Composite search provides the feature of not having to be explicit about what type of information (documents, images, sound files ...) to search for. Just type in the query and Munax will find all the various documents and objects and list them on the same result page, i.e. a composite search result.

Multimedia pre-view / pre-listen, i.e. audio can be pre-listen to and videos can be pre-viewed, to make a quick decision on if this is what the visitor is looking for.

Image magnification. Any image in the search results can be instantly magnified.

Search within a site across top domains. This means that a search can be done, for instance, within all Microsoft sites without stating the top domain.

Within top domain. Stating a specific top domain narrows the search within that top domain only. For instance, if the site = Microsoft and top domain = de, the search will be done only within the site microsoft.de

Offensive content exclusion.

Robots excluded search. Munax crawls robots-excluded documents too, if parametized that way. Then it is up to the visitor of Munax to decide if he/she wants to view such documents.

Select document types: This includes the selection of any type, all non-html types, all html types, or any other type of document that Munax has been parametized to crawl.

Language selection: Select to show documents with the specific language.

Ranking combinations: If enabled by the system manager, a visitor can choose which ranking algorithms Munax should combine.

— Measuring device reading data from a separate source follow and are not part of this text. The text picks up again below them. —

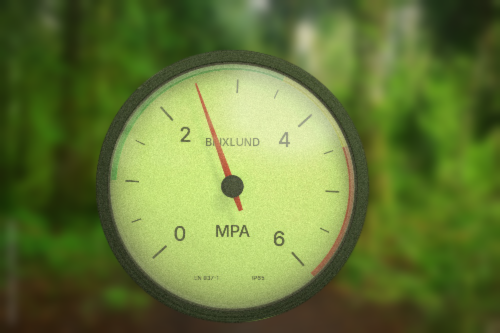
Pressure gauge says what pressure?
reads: 2.5 MPa
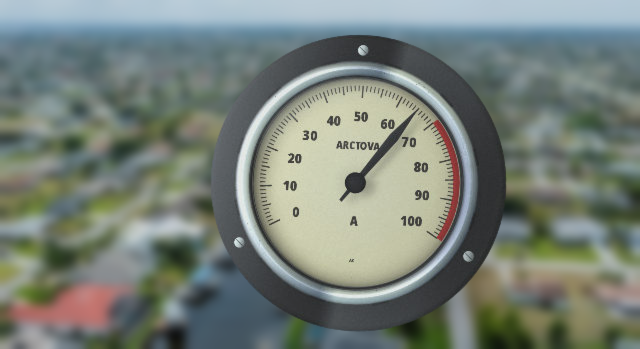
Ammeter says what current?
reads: 65 A
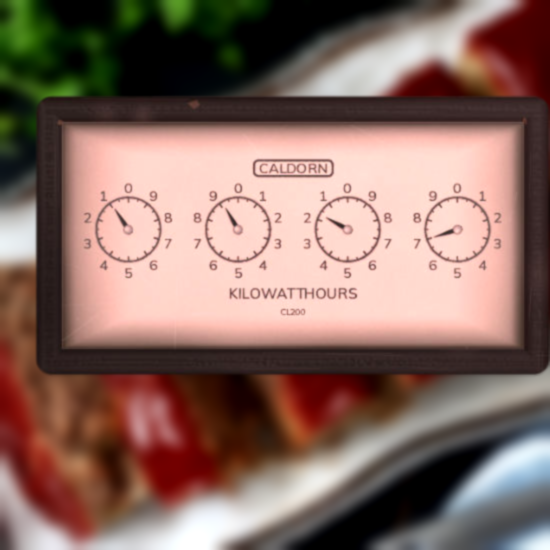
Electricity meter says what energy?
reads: 917 kWh
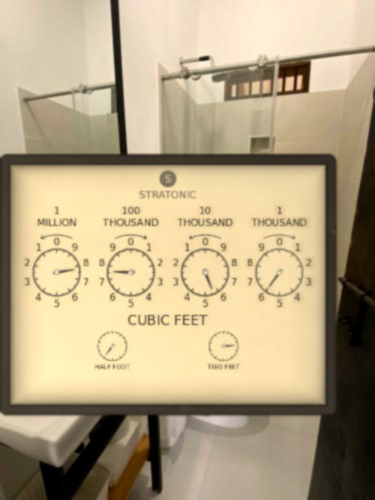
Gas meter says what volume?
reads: 775600 ft³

Combinations include Relevance, docVote, Proximity and Multimedia.

Multimedia ranking: If selected, Munax will high-rank documents (html pages) that have rich multimedia content.

Dates: Search can be done on documents before or after a given date, as well as between dates.

Demand objects: Check boxes are provided so the visitor can demand that the search shall only be done for pages that contain links of specific types, i.e. images, sound, software, movie files, other type of documents, compressed files and/or email addresses.

Object types: When explicitly searching for objects, i.e. images, sound, software, movie files, other type of documents or compressed files, their file extension can be specified.

Object peek: For html searches, Munax displays tiny icons to show what link objects there are on the html page, i.e. images, sound, software, movie files, other type of documents, compressed files and/or email addresses.

Document type: For any given query, Munax displays the type of document and its appropriate extension.

View doc: The visitor can click on this link to request Munax to fetch the document from the document repository instead of fetching it from the web. This way, "binary" documents like PDF and word documents can be viewed directly in the browser.

RTB: The visitor can click this link to view html pages with html tags stripped away.

Query result word highlighting: For each query result, the searched words are high-lighted.

View document words highlighting: When clicking View doc (to order Munax to fetch a document from the document repository) all searched words will be colorized in the viewed document.



Performance

The bandwidth utilization = the sum of all bandwidths. For instance, for a MUNAX system setup on 3000 computers on the internet, and each computer using ADSL 2.5Mbps, the total bandwidth will be 7.5Gbps. For a corpus of 6 billion docs (average size 15Kbytes) this means a (theoretical) total time of 34 hours to crawl & index the total corpus.